Disease surveillance in Nepal. Photo courtesy of WHO/A. Khan

Every morning since the first of two recent earthquakes struck Nepal on April 25, Dr. Sharmila Shrestha and researcher Sanjita Thapa have made the hour-long journey from Kathmandu to Kavrepulanchok, a district east of Kathmandu valley, with one goal in mind – to protect people against disease outbreaks. Following the buckled Araniko Highway toward the hilltop town of Dhulikhel, the district headquarters, the pair pick up Chief District Health Officer Rajendra Prasad Shaha before arriving at the district health office for their morning meeting.

Amid the pleasantries, the strength of their working relationship – which predates the recent disaster – is clear. Such ties are proving critical to addressing immediate public health challenges, including monitoring and controlling communicable diseases, such as diarrheal disease, seasonal flu and upper respiratory tract infection. There is a heightened risk of outbreaks following the first and subsequent May 12 earthquakes due to disruption of shelter, water and sanitation, as well as the coming rainy season.

“Before the earthquakes I was a WHO surveillance medical officer monitoring routine immunization drives in four districts. Now I am focusing on one district, Kavre, which I visit daily,” says Shrestha, who now works for the WHO supporting the Ministry of Health and Population’s (MoHP) Emergency Disease Surveillance (EDS) program.

The EDS program monitors the 14 most affected districts, using nine surveillance medical officers from pre-existing WHO monitoring programs in Nepal, in addition to five Nepali staff drafted in from WHO offices around the world.

According to Shrestha, familiarity with the “zero-reporting strategy,” first implemented in Nepal as a result of WHO’s worldwide polio eradication campaign that began in 1988, has allowed authorities to gain daily intelligence on disease prevalence in outlying areas since the earthquakes. Though cases of communicable diseases have been documented, an outbreak has not yet occurred.

“Zero reporting means that every ward, every day, must report to the district office on each and every case they have received during that day. If no cases have been received, then they must still report,” says Shrestha. “If there are any issues, the local authorities can then investigate.”

Sharing of information at each level of Nepal’s governance structure – from ward to village, and then district and national levels – enables local authorities to investigate any risks and potential outbreaks that may arise, while also feeding into a central, national database at the Health Emergency Operations Centre at the Ministry of Health and Population in Kathmandu.

Rather than being solely a reactive mechanism, this infrastructure is disseminating public health messages, including advice on sanitation and hygiene developed by WHO to prevent possible outbreaks.
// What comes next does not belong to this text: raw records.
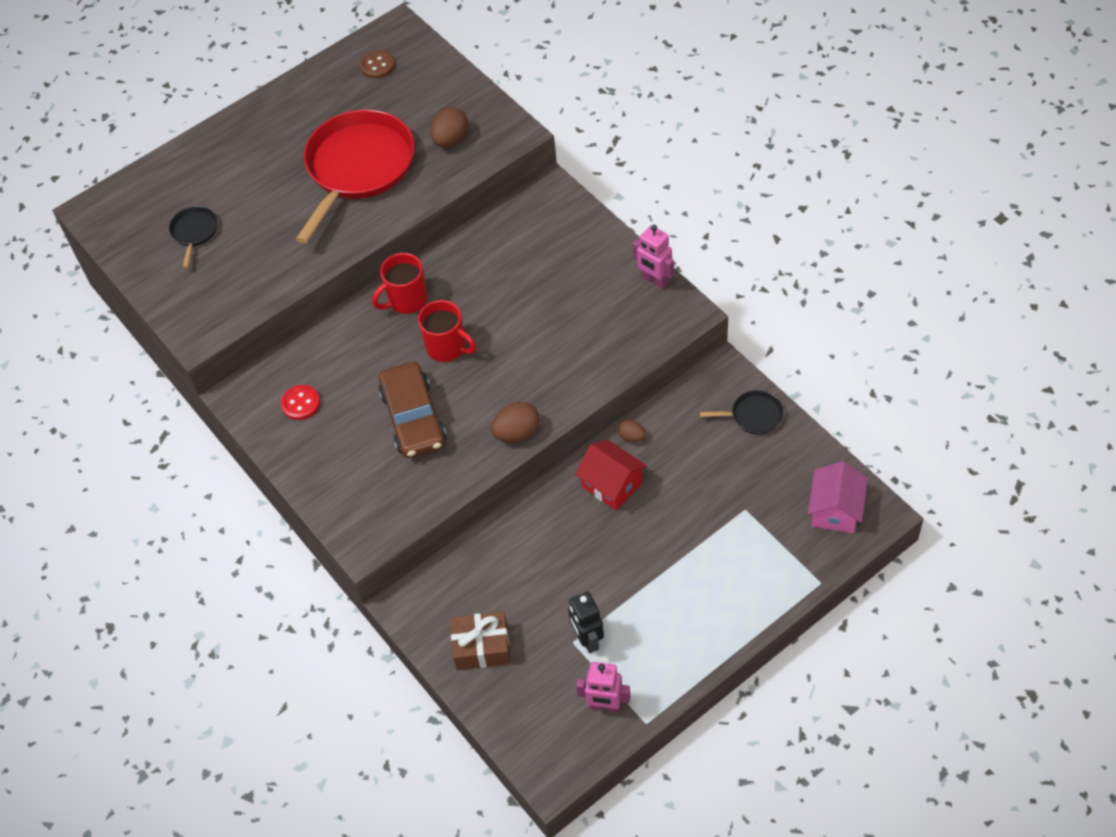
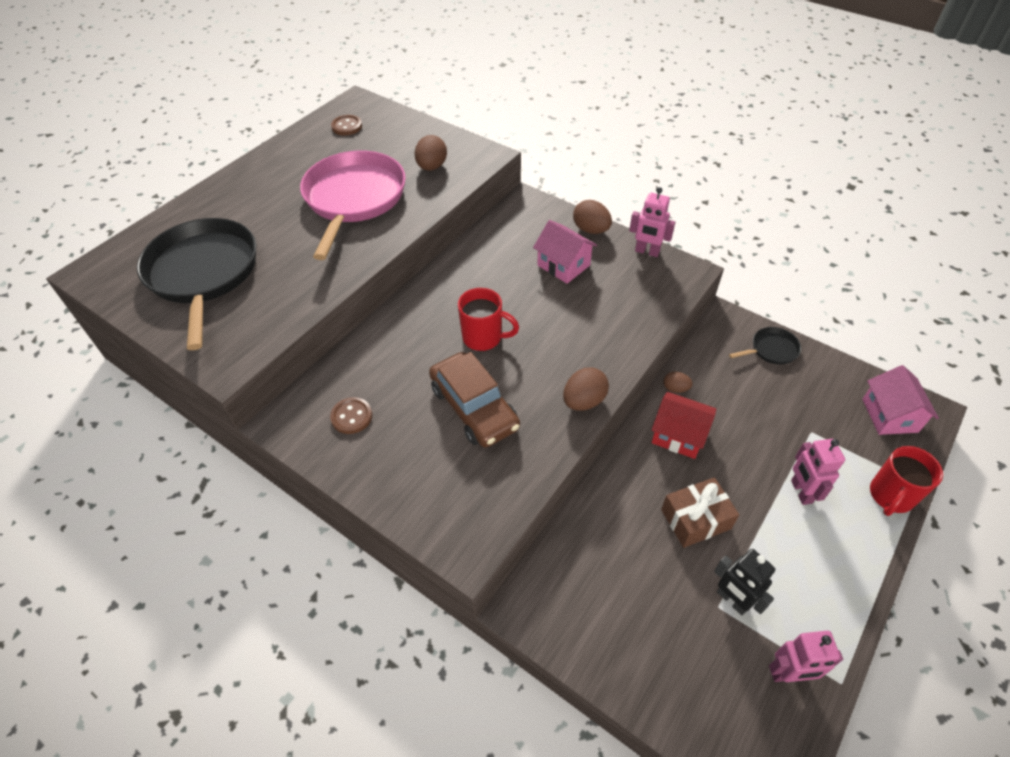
camera: 20 degrees left, 5 degrees down
black pan [169,206,218,268] -> black pan [137,218,256,350], size x2.33
red button [281,385,320,420] -> brown button [330,397,372,434]
red pan [296,109,415,244] -> pink pan [300,150,406,260]
red mug [372,253,427,314] -> red mug moved to [870,446,943,516]
brown gift [450,611,511,670] -> brown gift moved to [661,477,739,548]
none -> pink house [533,220,597,284]
none -> brown egg [573,200,612,234]
none -> pink robot [791,439,845,505]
“We have Female Community Health Volunteers in each ward. Through them we communicate with the public and provide community health awareness programs,” says Narayan KC, Kavrepulanchok’s focal person for post-disaster communications.

According to KC, mothers’ group meetings convened by the female volunteers are vital to ensuring that health messages reach vulnerable populations.

“All the mothers of the ward gather and they have a meeting. Mostly they focus on children because they are the most susceptible to communicable diseases,” he says.

The Female Community Health Volunteer system means that WHO-approved messages are disseminated in local languages, by local community leaders.

“If the mother is aware, then the family and community will be protected,” says KC.

As the rainy season draws close, the realignment of pre-existing WHO and MoHP health surveillance and reporting mechanisms provides the best opportunity to guard against possible disease outbreaks. At the same time, local communities are empowered, and Nepal’s health system made more resilient.